What you need
- A wash cup or a wide mason jar. A dedicated shaker like the Varroa EasyCheck works, or two jars, one with a screen lid.
- A half-cup measure. Half a cup of bees is about 300 bees, which is the standard sample size.
- Seventy percent isopropyl alcohol, or water with a strong squirt of dish soap.
- A white tray or bowl to strain into, so the dark mites show up against the light background.
Why a wash and not just a look
At any moment most of the mites in a colony are hidden under the cappings, feeding on the developing brood. The mites you see riding on adult bees are the small visible fraction. That is why crushing a few drone pupae or eyeballing the bees misses the problem until it is advanced. A wash shakes the mites off a real sample of bees and gives you a rate you can compare to a threshold. The alcohol wash is the method most authorities list first for accuracy.
The wash, step by step
- Find a frame of open brood and make sure the queen is not on it. The nurse bees on brood frames carry the most mites, so this is where you want your sample. If you are nervous about the queen, move her frame aside first.
- Shake or brush bees from that frame into a tub, then scoop a rounded half cup, about 300 bees, and tip them into your wash cup.
- Cover the bees with alcohol or soapy water. Put the lid on and swirl and shake hard for 60 to 90 seconds. You are trying to break the mites loose, so do not be gentle.
- Strain the liquid through the screen into your white tray. Give the bees a second rinse and shake, since a first wash alone can leave some mites behind.
- Count the mites in the tray. They are reddish brown ovals, clearly not bee parts.
Doing the math
Divide the mite count by three and you have mites per 100 bees, which is your infestation rate. Nine mites in a wash of 300 bees is 3 percent. That one number is what every treatment decision hangs on, so write it in your notes every time. If you would rather not do it in your head at the hive, the mite count calculator takes your count and sample size and gives you the percentage plus whether you are over the seasonal threshold.
What the number means
Thresholds vary a little between extension services, but the widely used rule of thumb is to treat at about 2 to 3 mites per 100 bees through spring and summer, and to hold the bar lower, nearer 1 to 2 per 100, in late summer and fall when the winter bees are being raised and need to be as clean as possible. The full seasonal breakdown lives in when to treat for varroa mites.
Wash, roll or board
There are three common ways to count and they are not equal.
| Method | How it works | Trade-off |
|---|---|---|
| Alcohol or soap wash | Shake 300 bees in liquid, strain, count. | Most accurate field method. Kills the sample of 300 bees. |
| Sugar roll | Coat 300 bees in powdered sugar, shake mites out onto a tray, bees go back in. | Bees survive, but it releases fewer mites so it can read low and it is more work. |
| Sticky board | Count mites that drop naturally onto a greased board under a screened bottom. | No sampling of bees, but natural drop is a rough proxy and easily thrown off. |
Randy Oliver, who has washed more samples than almost anyone, puts the alcohol wash first for reliability, then the sugar shake, then drop-based methods. He also notes the wash and a detergent wash give effectively the same result, since both work as a surfactant that breaks the mites' grip. If losing 300 bees stops you from testing at all, do the sugar roll instead. Not testing is the worst option of the three.
How often to check
The Honey Bee Health Coalition recommends a count roughly every 30 days from early spring through fall, plus one right before any treatment and one two to three weeks after to confirm it worked. Miss everything else and still do the late summer test. That count, taken before the winter bees are raised, is the one that decides whether the colony sees spring.
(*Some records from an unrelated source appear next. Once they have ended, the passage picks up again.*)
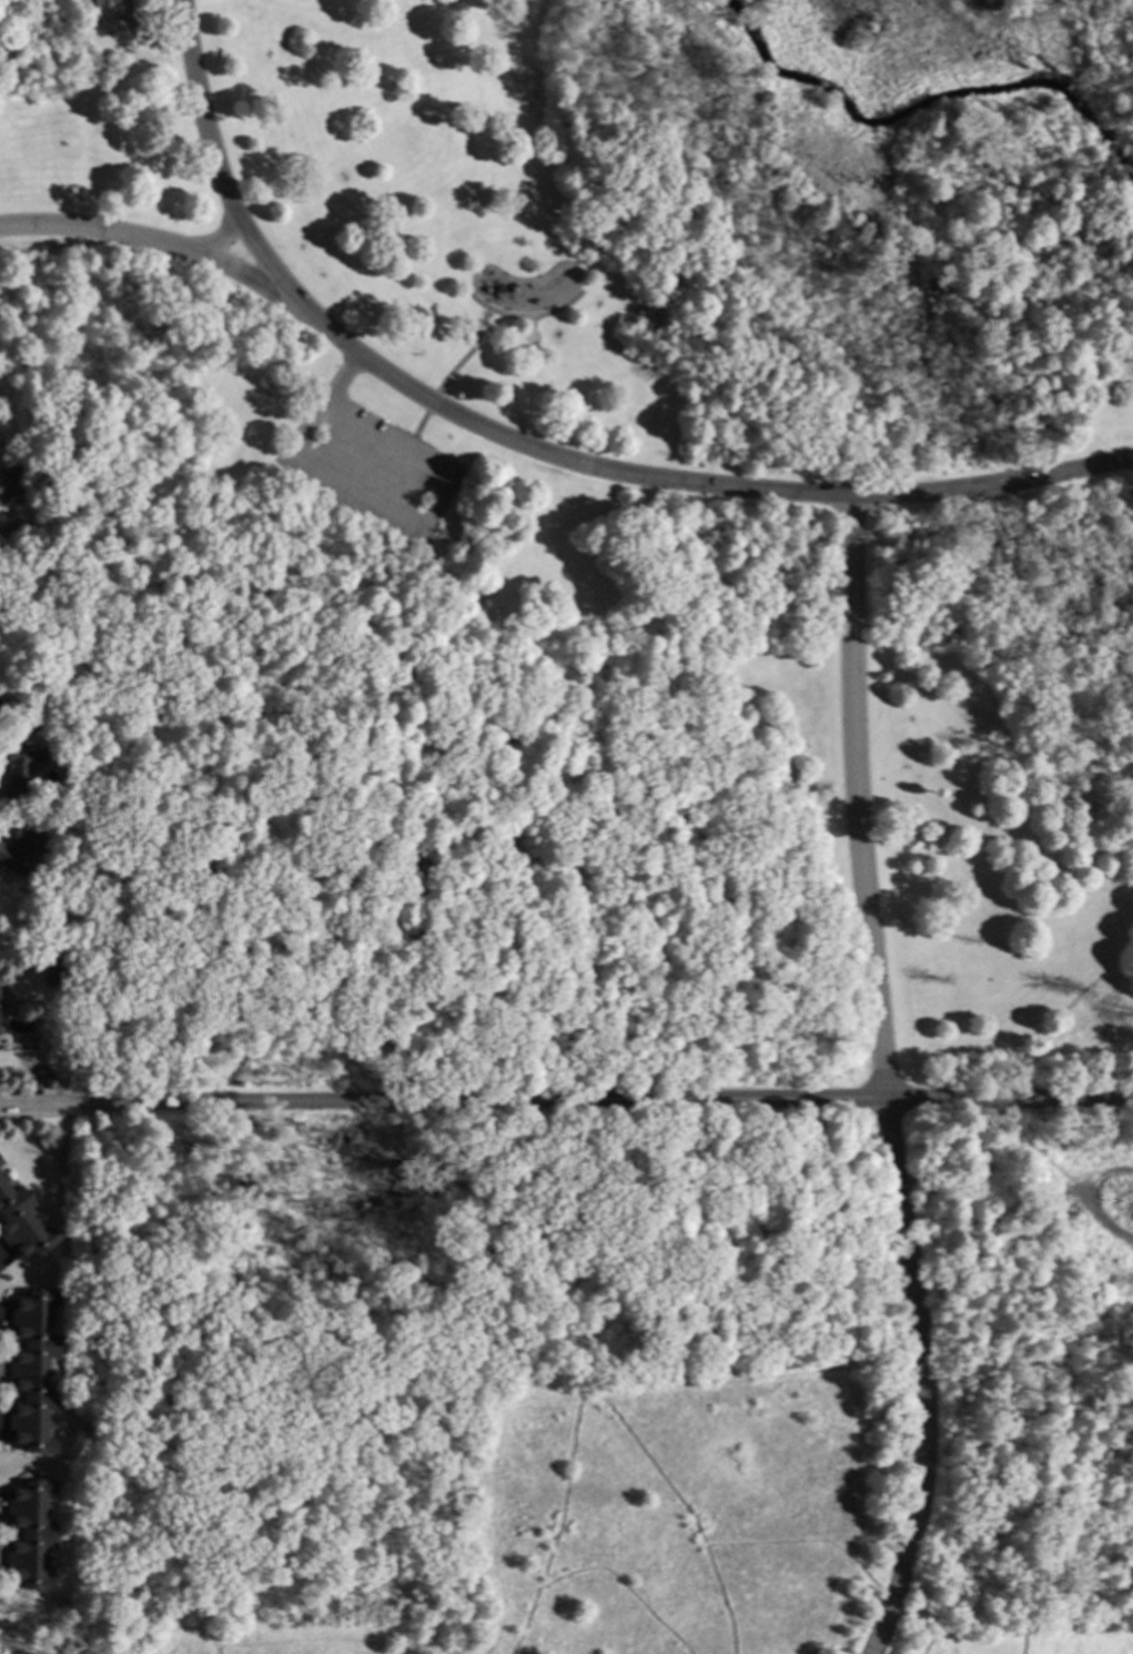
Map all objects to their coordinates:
building: (106, 14)
road: (145, 40)
road: (217, 165)
road: (221, 239)
road: (527, 317)
road: (468, 353)
road: (340, 379)
road: (431, 402)
road: (415, 435)
road: (541, 452)
parking lot: (372, 466)
building: (10, 482)
road: (415, 530)
park: (591, 535)
building: (61, 740)
road: (125, 747)
building: (17, 770)
road: (868, 797)
building: (68, 810)
road: (505, 822)
building: (21, 850)
building: (54, 964)
building: (49, 981)
road: (609, 1100)
road: (43, 1101)
building: (0, 1163)
road: (474, 1183)
road: (1093, 1197)
building: (22, 1223)
building: (33, 1371)
road: (921, 1378)
park: (609, 1381)
road: (168, 1384)
road: (364, 1384)
road: (594, 1397)
road: (557, 1524)
building: (29, 1534)
road: (801, 1541)
road: (622, 1586)
road: (891, 1601)
road: (917, 1625)
road: (1022, 1628)
road: (1021, 1641)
Sources and further reading
The method and thresholds here follow the published guidance below. When your own club or bee inspector gives local numbers, use theirs.
- Honey Bee Health Coalition, Tools for Varroa Management (9th edition). The practical standard for sampling and thresholds in the US and Canada.
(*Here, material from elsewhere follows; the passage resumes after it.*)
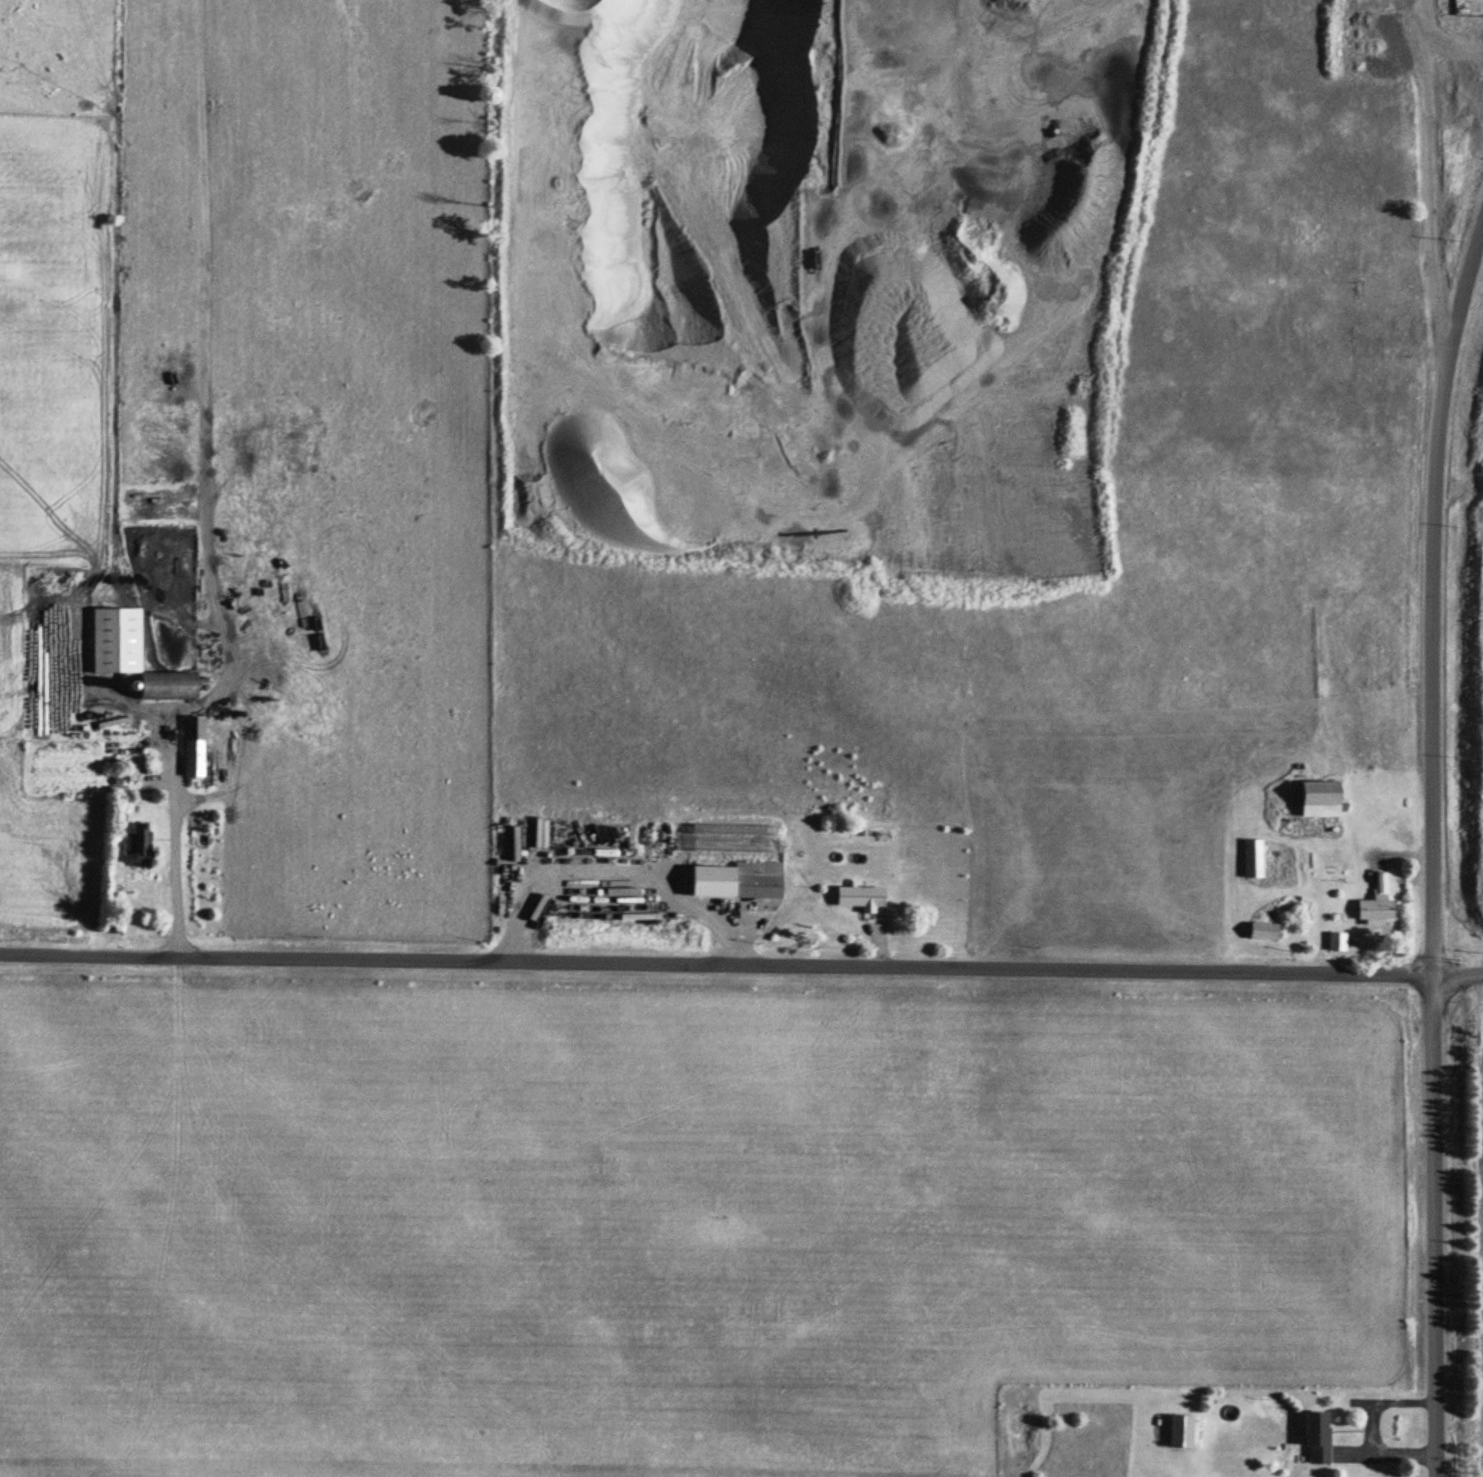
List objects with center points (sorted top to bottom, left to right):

- Randy Oliver, Scientific Beekeeping: Mite Monitoring Methods, including his Refining the Mite Wash series comparing wash solutions and accuracy.
- University of Guelph Honey Bee Research Centre, whose alcohol wash video is one of the clearest demonstrations of the method.
- USDA ARS Carl Hayden Bee Research Center: Alcohol Wash.
Log every count in your hive records. One count is a snapshot. The trend across the season tells you whether the mites are gaining on you.